▸ Supplied text

+ + + + + + +

Those theoretical pointers aside, a practical problem with the decision today is that it may dis-incencentivise lawyers to recommend settlement. Putting to one side a lawyer's fiduciary duties to the client (which may or may not be possible), it now seems better to avoid settlement at least until a point is reached that some decision by the Court has influence the shape or balance of the settlement agreement. The Court seems to grapple with the problem at [52] but not in a satisfactory way. 

Cheers,

Eli.

--

Eli Ball

(m) +61 43 354 2255
(e)  eli.ball@gmail.com

On Wed, May 4, 2016 at 5:35 PM, Neil Foster <neil.foster@newcastle.edu.au> wrote:
Dear Colleagues,
In GREGORY IAN ATTWELLS & ANOR v JACKSON LALIC LAWYERS PTY LTD [2016] HCA 16  http://www.austlii.edu.au/au/cases/cth/HCA/2016/16.html a 5-2 majority of the High Court of Australia held that the principle of advocate's immunity for actions in court in connection with current proceedings does not usually extend to work done which leads to a negotiated settlement, even where contested court proceedings have actually commenced and the settlement is embodied in an actual consent order made by the court.
It should be noted that the whole court, while invited to depart from the main previous decision on in court actions, D'Orta-Ekanaike, declined to do so. The policy reason was said to the need for finality in decisions quelling disputes by court order. (This of course means that Australia continues to differ from most other common law jurisdictions on the point, cases in the UK and NZ and, I think, Canada holding that there is no such immunity).
But the difference of opinion related to where the draw the line in actions that lead to settling disputes out of court. The majority took the view that the immunity would not extend to cases where no genuine court decision on issues was involved (consent orders being seen to be in a different category.) But Gordon J (with whom Nettle J agreed on this point) took the vies that the formal status of a consent order as a real court order meant that the immunity ought to extend to actions leading up to such an order.

+ + + + + + +

▸ Provided information
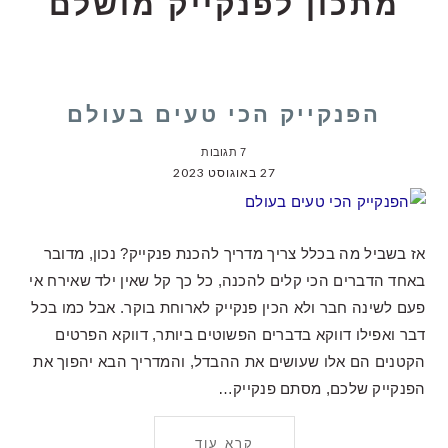
מתכון לפנקייק מושלם
הפנקייק הכי טעים בעולם
7 תגובות
27 באוגוסט 2023
אז בשביל מה בכלל צריך מדריך להכנת פנקייק? נכון, מדובר
באחד הדברים הכי קלים להכנה, כל כך קל שאין ילד שאירח אי
פעם לשינה חבר ולא הכין פנקייק לארוחת בוקר. אבל כמו בכל
דבר ואפילו דווקא בדברים הפשוטים ביותר, דווקא הפרטים
הקטנים הם אלו שעושים את ההבדל, והמדריך הבא יהפוך את
הפנקייק שלכם, מסתם פנקייק…
קרא עוד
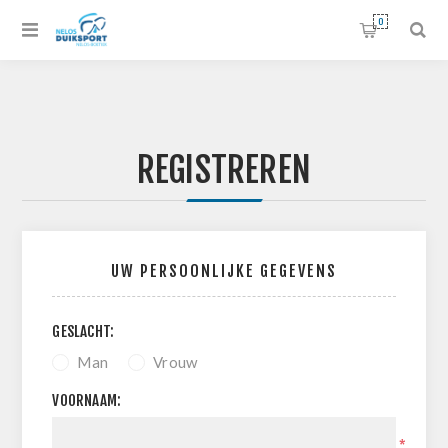
0
REGISTREREN
UW PERSOONLIJKE GEGEVENS
GESLACHT:
Man
Vrouw
VOORNAAM:
*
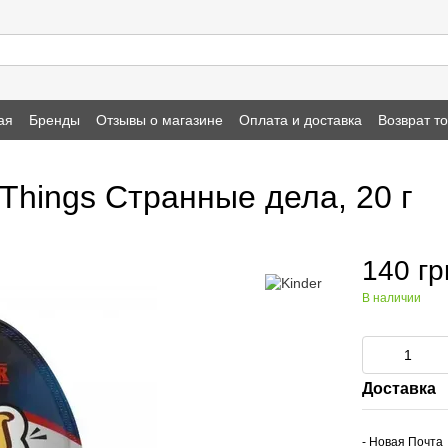
ая
Бренды
Отзывы о магазине
Оплата и доставка
Возврат т
Things Странные дела, 20 г
140 гр
В наличии
Доставка
- Новая Почта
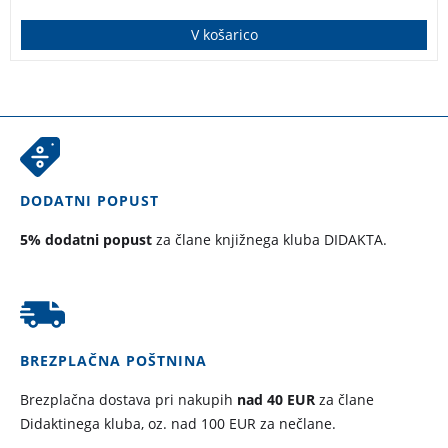
V košarico
DODATNI POPUST
5% dodatni popust
za člane knjižnega kluba DIDAKTA.
BREZPLAČNA POŠTNINA
Brezplačna dostava pri nakupih
nad 40 EUR
za člane
Didaktinega kluba, oz. nad 100 EUR za nečlane.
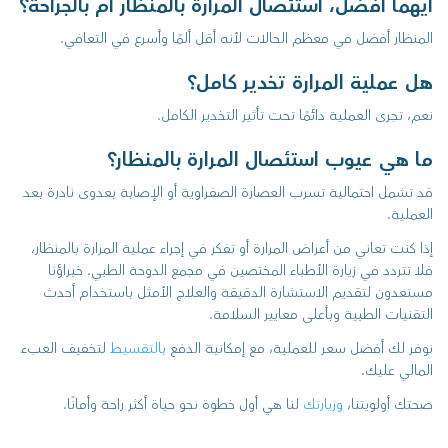
أيهما أفضل، استئصال المرارة بالمنظار أم بالجراحة؟
المنظار أفضل في معظم الحالات لأنه أقل ألمًا وأسرع في التعافي.
هل عملية المرارة تخدير كامل؟
نعم، تجرى العملية دائمًا تحت تأثير التخدير الكامل.
ما هي عيوب استئصال المرارة بالمنظار؟
قد تشمل احتمالية تسرب العصارة الصفراوية أو الإصابة بعدوى نادرة بعد
العملية.
إذا كنت تعاني من أعراض المرارة أو تفكر في إجراء عملية المرارة بالمنظار،
فلا تتردد في زيارة الأطباء المختصين في مجمع الدوحة الطبي. خبراؤنا
مستعدون لتقديم الاستشارة الدقيقة والعلاج الأمثل باستخدام أحدث
التقنيات الطبية وبأعلى معايير السلامة.
نوفر لك أفضل سعر للعملية، مع إمكانية الدفع
بالتقسيط
لتخفيف العبء
المالي عليك.
صحتك أولويتنا،
وزيارتك
لنا هي أول خطوة نحو حياة أكثر راحة وأمانًا.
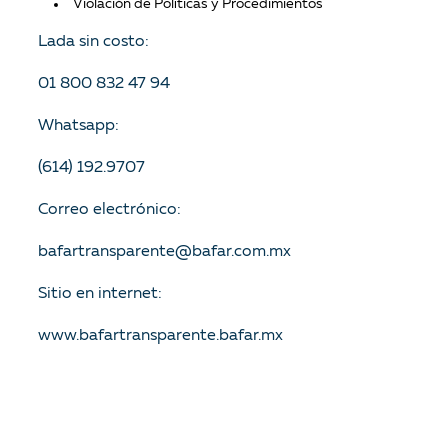
Violación de Políticas y Procedimientos
Lada sin costo:
01 800 832 47 94
Whatsapp:
(614) 192.9707
Correo electrónico:
bafartransparente@bafar.com.mx
Sitio en internet:
www.bafartransparente.bafar.mx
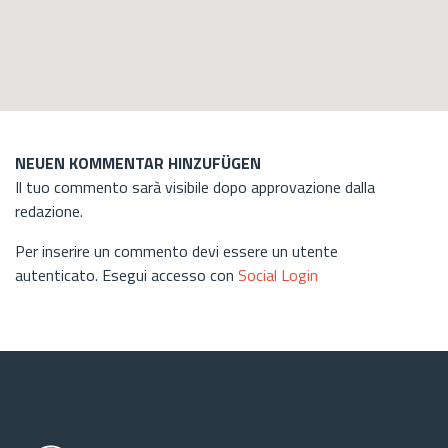
NEUEN KOMMENTAR HINZUFÜGEN
Il tuo commento sarà visibile dopo approvazione dalla
redazione.
Per inserire un commento devi essere un utente
autenticato. Esegui accesso con
Social Login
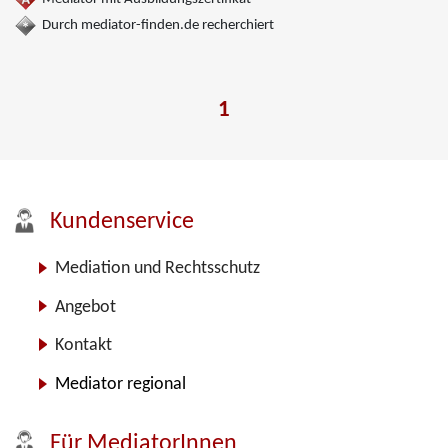
Durch mediator-finden.de recherchiert
1
Kundenservice
Mediation und Rechtsschutz
Angebot
Kontakt
Mediator regional
Für MediatorInnen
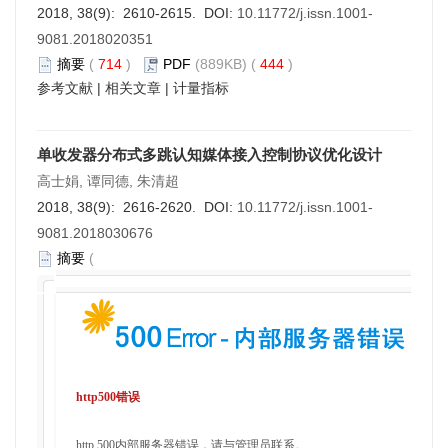
2018, 38(9): 2610-2615. DOI:
10.11772/j.issn.1001-
9081.2018020351
摘要
(
714
)
PDF
(889KB) (
444
)
参考文献
|
相关文章
|
计量指标
单收发器分布式多跳认知媒体接入控制协议优化设计
高士娟, 谭同德, 朱清超
2018, 38(9): 2616-2620. DOI:
10.11772/j.issn.1001-
9081.2018030676
摘要
(
http500错误
http 500内部服务器错误，请与管理员联系。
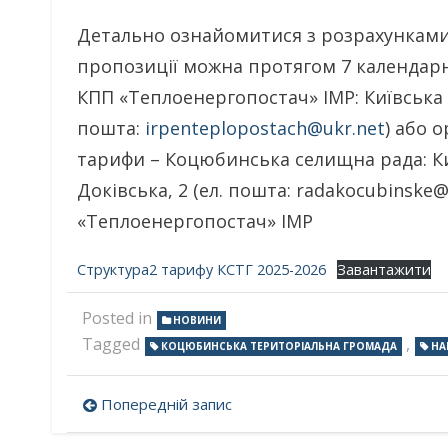
Детально ознайомитися з розрахунками 
пропозиції можна протягом 7 календарн
КПП «Теплоенергопостач» ІМР: Київська об
пошта:
irpenteplopostach@ukr.net
) або 
тарифи – Коцюбинська селищна рада: Киї
Доківська, 2 (ел. пошта: radakocubinske
«Теплоенергопостач» ІМР
Структура2 тарифу КСТГ 2025-2026
Завантажити
Posted in
НОВИНИ
Tagged
,
КОЦЮБИНСЬКА ТЕРИТОРІАЛЬНА ГРОМАДА
НА
Навігація
Попередній запис
записів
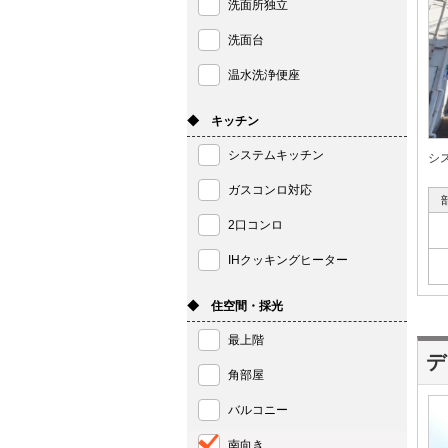
洗面所独立
洗面台
温水洗浄便座
◆ キッチン
システムキッチン
シ
ガスコンロ対応
2口コンロ
IHクッキングヒーター
◆ 住空間・採光
最上階
デ
角部屋
バルコニー
南向き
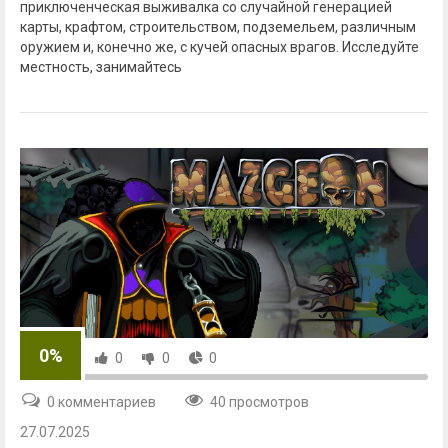
приключенческая выживалка со случайной генерацией
карты, крафтом, строительством, подземельем, различным
оружием и, конечно же, с кучей опасных врагов. Исследуйте
местность, занимайтесь
0%
0
0
0
0 комментариев
40 просмотров
27.07.2025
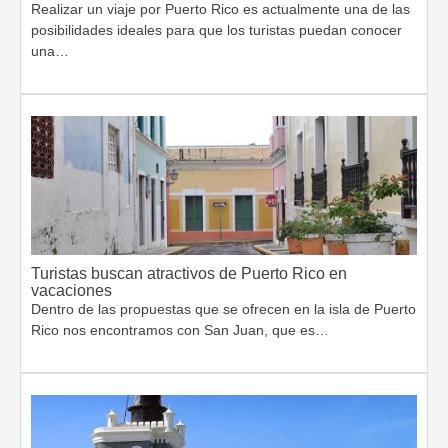
Realizar un viaje por Puerto Rico es actualmente una de las
posibilidades ideales para que los turistas puedan conocer
una…
Turistas buscan atractivos de Puerto Rico en
vacaciones
Dentro de las propuestas que se ofrecen en la isla de Puerto
Rico nos encontramos con San Juan, que es…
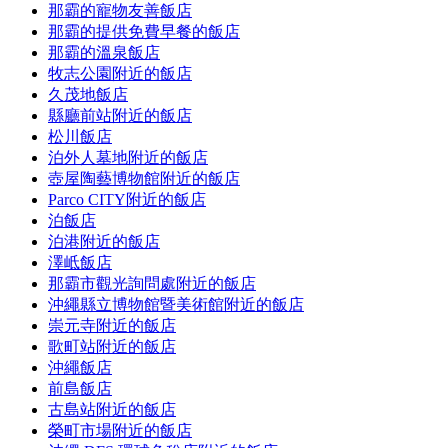
那霸的寵物友善飯店
那霸的提供免費早餐的飯店
那霸的溫泉飯店
牧志公園附近的飯店
久茂地飯店
縣廳前站附近的飯店
松川飯店
泊外人墓地附近的飯店
壺屋陶藝博物館附近的飯店
Parco CITY附近的飯店
泊飯店
泊港附近的飯店
澤岻飯店
那霸市觀光詢問處附近的飯店
沖繩縣立博物館暨美術館附近的飯店
崇元寺附近的飯店
歌町站附近的飯店
沖繩飯店
前島飯店
古島站附近的飯店
榮町市場附近的飯店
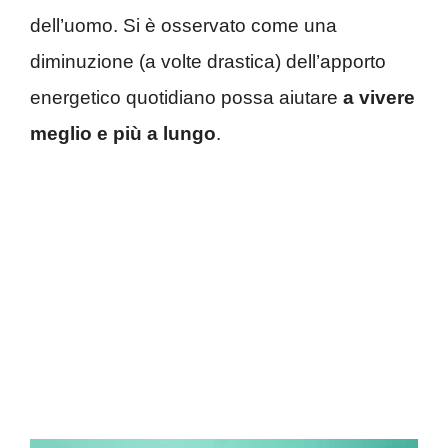
dell’uomo. Si è osservato come una
diminuzione (a volte drastica) dell’apporto
energetico quotidiano possa aiutare
a vivere
meglio e più a lungo
.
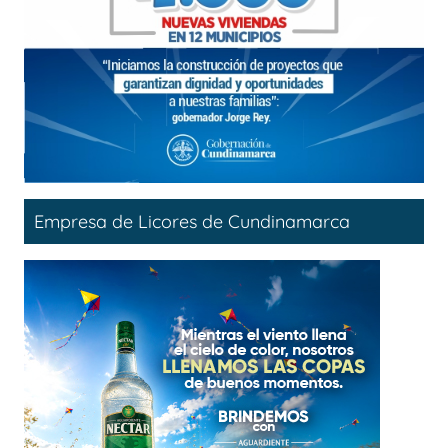
Empresa de Licores de Cundinamarca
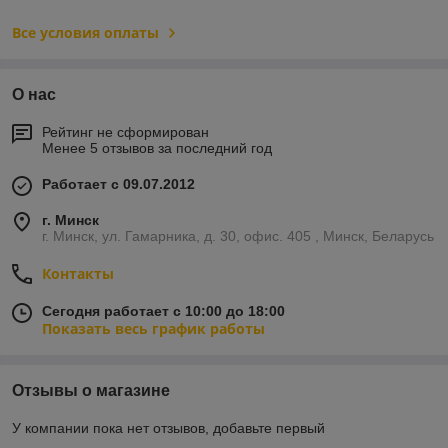
Все условия оплаты
О нас
Рейтинг не сформирован
Менее 5 отзывов за последний год
Работает с 09.07.2012
г. Минск
г. Минск, ул. Гамарника, д. 30, офис. 405 , Минск, Беларусь
Контакты
Сегодня работает с 10:00 до 18:00
Показать весь график работы
Отзывы о магазине
У компании пока нет отзывов, добавьте первый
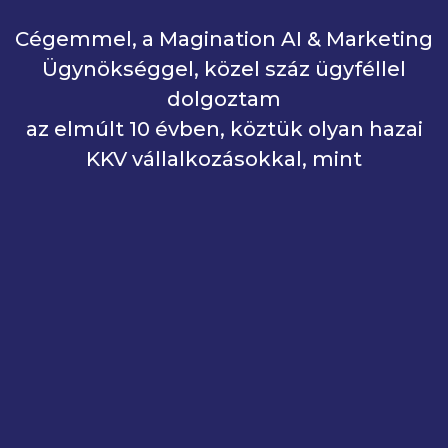
Cégemmel, a Magination AI & Marketing
Ügynökséggel, közel száz ügyféllel
dolgoztam
az elmúlt 10 évben, köztük olyan hazai
KKV vállalkozásokkal, mint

+ + + + + + +

▸ What to do
(A) Answer these questions from the email on advocate's immunity:
(i) By what majority did the High Court of Australia decide the Attwells case?
(ii) Which previous decision on in-court actions did the whole court decline to depart from?
(iii) Which judge agreed with Gordon J on where to draw the line?
(B) In the rows, change "الأطباء المختصين" to "الأطباء الاستشاريين" in the lines between the one holding "أيهما أفضل، استئصال" and the one holding "فلا تتردد في", inclusive. Leave everything else as it is, and give back only those lines.

▸ Results of the exercise
(A)
(i) 5-2
(ii) D'Orta-Ekanaike
(iii) Nettle J

(B)
أيهما أفضل، استئصال المرارة بالمنظار أم بالجراحة؟
المنظار أفضل في معظم الحالات لأنه أقل ألمًا وأسرع في التعافي.
هل عملية المرارة تخدير كامل؟
نعم، تجرى العملية دائمًا تحت تأثير التخدير الكامل.
ما هي عيوب استئصال المرارة بالمنظار؟
قد تشمل احتمالية تسرب العصارة الصفراوية أو الإصابة بعدوى نادرة بعد
العملية.
إذا كنت تعاني من أعراض المرارة أو تفكر في إجراء عملية المرارة بالمنظار،
فلا تتردد في زيارة الأطباء الاستشاريين في مجمع الدوحة الطبي. خبراؤنا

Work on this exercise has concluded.